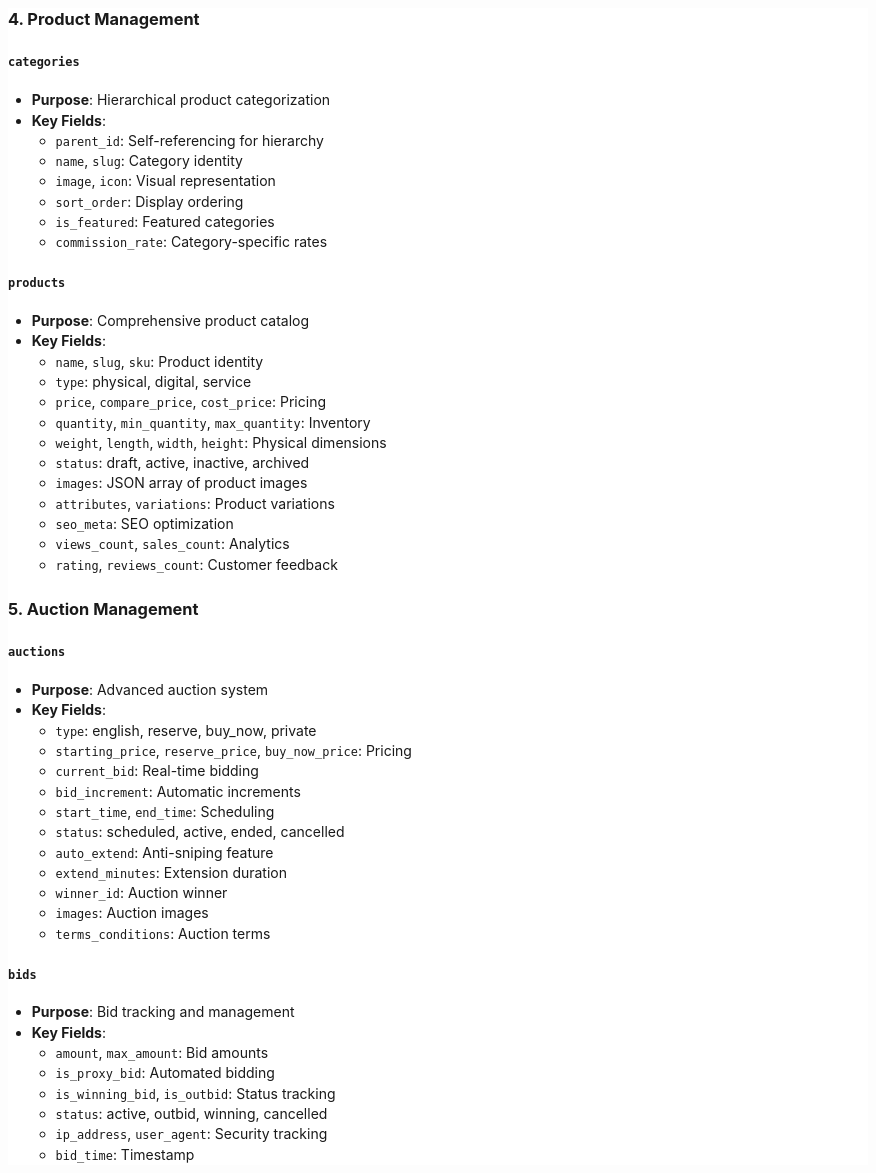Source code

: ### 4. Product Management

#### `categories`
- **Purpose**: Hierarchical product categorization
- **Key Fields**:
  - `parent_id`: Self-referencing for hierarchy
  - `name`, `slug`: Category identity
  - `image`, `icon`: Visual representation
  - `sort_order`: Display ordering
  - `is_featured`: Featured categories
  - `commission_rate`: Category-specific rates

#### `products`
- **Purpose**: Comprehensive product catalog
- **Key Fields**:
  - `name`, `slug`, `sku`: Product identity
  - `type`: physical, digital, service
  - `price`, `compare_price`, `cost_price`: Pricing
  - `quantity`, `min_quantity`, `max_quantity`: Inventory
  - `weight`, `length`, `width`, `height`: Physical dimensions
  - `status`: draft, active, inactive, archived
  - `images`: JSON array of product images
  - `attributes`, `variations`: Product variations
  - `seo_meta`: SEO optimization
  - `views_count`, `sales_count`: Analytics
  - `rating`, `reviews_count`: Customer feedback

### 5. Auction Management

#### `auctions`
- **Purpose**: Advanced auction system
- **Key Fields**:
  - `type`: english, reserve, buy_now, private
  - `starting_price`, `reserve_price`, `buy_now_price`: Pricing
  - `current_bid`: Real-time bidding
  - `bid_increment`: Automatic increments
  - `start_time`, `end_time`: Scheduling
  - `status`: scheduled, active, ended, cancelled
  - `auto_extend`: Anti-sniping feature
  - `extend_minutes`: Extension duration
  - `winner_id`: Auction winner
  - `images`: Auction images
  - `terms_conditions`: Auction terms

#### `bids`
- **Purpose**: Bid tracking and management
- **Key Fields**:
  - `amount`, `max_amount`: Bid amounts
  - `is_proxy_bid`: Automated bidding
  - `is_winning_bid`, `is_outbid`: Status tracking
  - `status`: active, outbid, winning, cancelled
  - `ip_address`, `user_agent`: Security tracking
  - `bid_time`: Timestamp
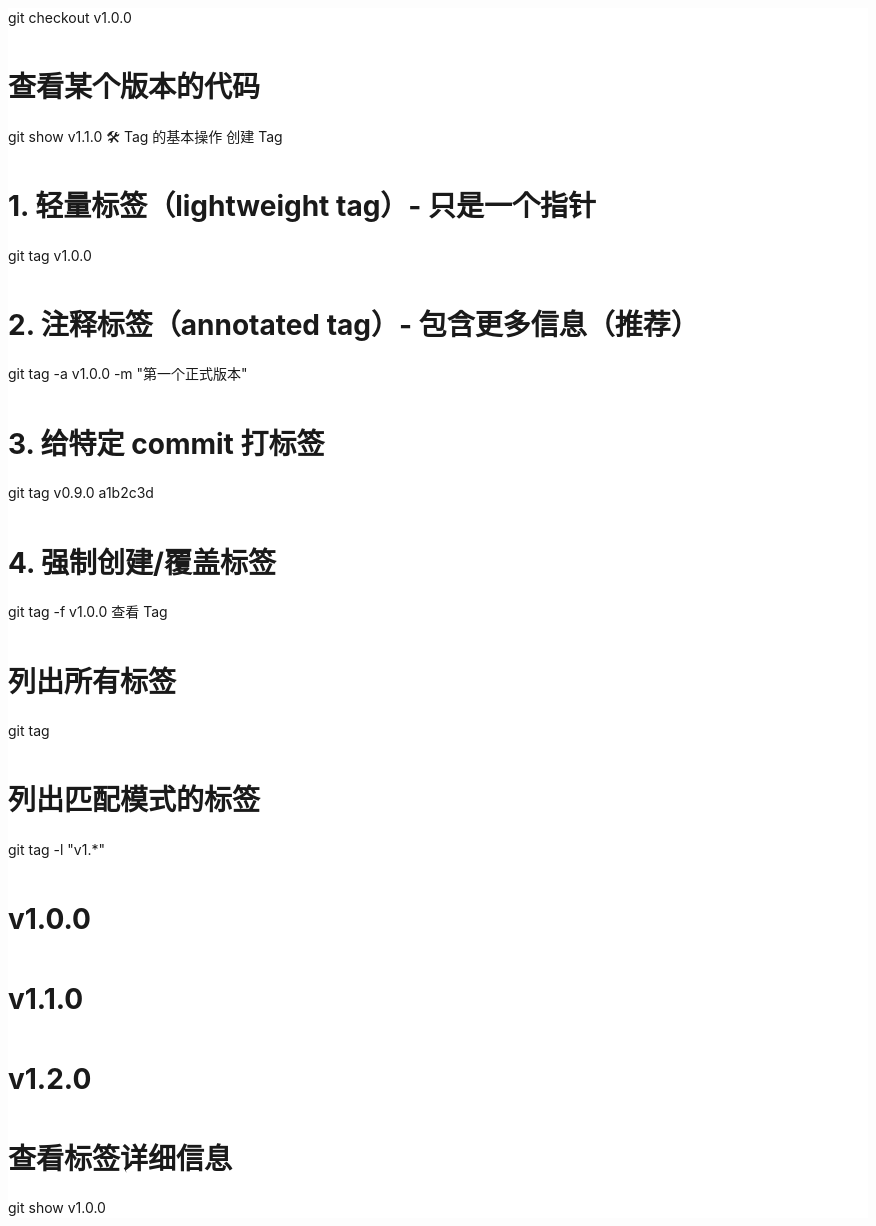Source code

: git checkout v1.0.0

# 查看某个版本的代码

git show v1.1.0
🛠️ Tag 的基本操作
创建 Tag

# 1. 轻量标签（lightweight tag）- 只是一个指针

git tag v1.0.0

# 2. 注释标签（annotated tag）- 包含更多信息（推荐）

git tag -a v1.0.0 -m "第一个正式版本"

# 3. 给特定 commit 打标签

git tag v0.9.0 a1b2c3d

# 4. 强制创建/覆盖标签

git tag -f v1.0.0
查看 Tag

# 列出所有标签

git tag

# 列出匹配模式的标签

git tag -l "v1.\*"

# v1.0.0

# v1.1.0

# v1.2.0

# 查看标签详细信息

git show v1.0.0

● PROBLEM DESCRIPTION: Transcribe the complete set of entries verbatim. No pictures belong in the copy.

● TASK RESPONSE:
Source code

: ### 4. Product Management

#### `categories`
- **Purpose**: Hierarchical product categorization
- **Key Fields**:
  - `parent_id`: Self-referencing for hierarchy
  - `name`, `slug`: Category identity
  - `image`, `icon`: Visual representation
  - `sort_order`: Display ordering
  - `is_featured`: Featured categories
  - `commission_rate`: Category-specific rates

#### `products`
- **Purpose**: Comprehensive product catalog
- **Key Fields**:
  - `name`, `slug`, `sku`: Product identity
  - `type`: physical, digital, service
  - `price`, `compare_price`, `cost_price`: Pricing
  - `quantity`, `min_quantity`, `max_quantity`: Inventory
  - `weight`, `length`, `width`, `height`: Physical dimensions
  - `status`: draft, active, inactive, archived
  - `images`: JSON array of product images
  - `attributes`, `variations`: Product variations
  - `seo_meta`: SEO optimization
  - `views_count`, `sales_count`: Analytics
  - `rating`, `reviews_count`: Customer feedback

### 5. Auction Management

#### `auctions`
- **Purpose**: Advanced auction system
- **Key Fields**:
  - `type`: english, reserve, buy_now, private
  - `starting_price`, `reserve_price`, `buy_now_price`: Pricing
  - `current_bid`: Real-time bidding
  - `bid_increment`: Automatic increments
  - `start_time`, `end_time`: Scheduling
  - `status`: scheduled, active, ended, cancelled
  - `auto_extend`: Anti-sniping feature
  - `extend_minutes`: Extension duration
  - `winner_id`: Auction winner
  - `images`: Auction images
  - `terms_conditions`: Auction terms

#### `bids`
- **Purpose**: Bid tracking and management
- **Key Fields**:
  - `amount`, `max_amount`: Bid amounts
  - `is_proxy_bid`: Automated bidding
  - `is_winning_bid`, `is_outbid`: Status tracking
  - `status`: active, outbid, winning, cancelled
  - `ip_address`, `user_agent`: Security tracking
  - `bid_time`: Timestamp
Source code

: git checkout v1.0.0

# 查看某个版本的代码

git show v1.1.0
🛠️ Tag 的基本操作
创建 Tag

# 1. 轻量标签（lightweight tag）- 只是一个指针

git tag v1.0.0

# 2. 注释标签（annotated tag）- 包含更多信息（推荐）

git tag -a v1.0.0 -m "第一个正式版本"

# 3. 给特定 commit 打标签

git tag v0.9.0 a1b2c3d

# 4. 强制创建/覆盖标签

git tag -f v1.0.0
查看 Tag

# 列出所有标签

git tag

# 列出匹配模式的标签

git tag -l "v1.\*"

# v1.0.0

# v1.1.0

# v1.2.0

# 查看标签详细信息

git show v1.0.0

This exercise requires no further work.